If the terms & conditions below are in conflict with the contractual agreement signed by Zorch and your Company, or modified and amended over time, the language of the contractual agreement shall supersede this language.

These terms and conditions are intended to conform with the accepted trade customs of the Specialty Advertising Industry and are binding upon the parties of this transaction.

1. With the acceptance of this order Customer agrees to pay the sales price and any excise, sales, use, occupational or other tax imposed upon the Seller in conjunction with this sale. Customer understands that any sales and/or freight quoted on this order is approximate and is subject to change at final billing.


2. Due to the nature of the various materials we use, we cannot guarantee exact PMS color matches.


3. Due to the unique nature of custom imprinted advertising specialties, this order is not subject to cancellation or modification by Customer after Seller has begun the manufacture of the merchandise ordered herein


4. Prices, terms and availability of merchandise subject to change without notice.


5. As it is not always possible to imprint the exact quantity ordered, it is agreed by the Customer that an overrun or under run of not more than 10% of the ordered merchandise at the indicated price is acceptable as fulfillment of the order.


6. All transaction charges associated with these orders are to be paid by Customer. The responsibility to the Seller ceases when goods have been delivered to a transportation company, and it is agreed that the risk of loss and title to all goods thereupon passes to Customer. All claims for damage must be made to the carrier. However, it is agreed by Customer that Seller shall maintain the right to retake possession of the goods until full payment is made by Customer.


7. Any past due accounts resulting in delayed payment of 30 or more days is subject to an interest charge of 1.5% per month (18% A.P.R.)


8. It is agreed by the Customer that shipments may be made earlier than the date specified herein, unless specifically stated on an order not to ship before a requested ship date. Shipment of the goods may be made at one time or in portions.


9. Delivery of this order shall be contingent upon availability of materials and labor and Seller shall not be in default if failure to deliver is caused by strikes, acts of God, riots, warfare, government laws or regulations, or any other condition beyond the control of the Seller.


10. Customer, for the purpose of inducing Seller to extend credit, represents the Customer is not insolvent as that term is defined in applicable state and federal laws.


11. Any amount owing shall become immediately due and payable in the event of any sale, assignment or transfer of business ownership by Customer, or upon the occurrence of bankruptcy, assignment for the benefit of creditors, or attachment order issued against the Customer, or upon the Customer’s refusal to accept the goods from the carrier.


12. In any event of a default by Customer, the discontinuance of business operation, or the sale by Customer of the bulk of its assets other than in the usual course of business, Seller reserves the right by written notice to cancel this order without liability of Seller.


13. In the event any legal action is necessary for the collection of the amount due hereunder, Customer agrees to pay all collection expenses, attorney’s fees and court costs plus interest, at the legal rate, on the past due amount.


14. If an outside collection agency is retained, all costs incurred will be added to past due amount.
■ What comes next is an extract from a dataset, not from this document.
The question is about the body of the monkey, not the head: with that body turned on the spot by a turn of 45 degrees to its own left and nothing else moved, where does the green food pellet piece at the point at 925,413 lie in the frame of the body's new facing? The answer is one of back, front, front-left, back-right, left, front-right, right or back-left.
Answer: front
Customer agrees to pay all fees charged by hired agency including any additional charges as stated on line 13 above.


15. Seller may assign his rights under this agreement in whole or in part and may delegate his duties under this agreement in whole or in part.


16. Customer agrees to indemnify, hold harmless, and defend Seller for any claim or expense arising from the use of any artwork, picture or plate by Seller pursuant to directions or requirement of Customer as a result of any defamation patent, trademark, copyright, or privacy infringement claim arising from the use of such artwork, picture, plate, or other descriptive material.


17. No express warranty is given and no agent, employee, or representative of Seller has any authority to bind Seller to any affirmation, representation or warranty not written on this order.


18. All freight charges are ESTIMATES and are subject to change. If a credit card is used for purchase, Seller reserves the right to bill Customer for the ACTUAL freight charges. The Customer is liable for all freight incurred during shipping. Drop shipments to multiple locations are subject to a drop shipping fee.


19. Unless otherwise stated, gift cards expire within 5 years of the issue date.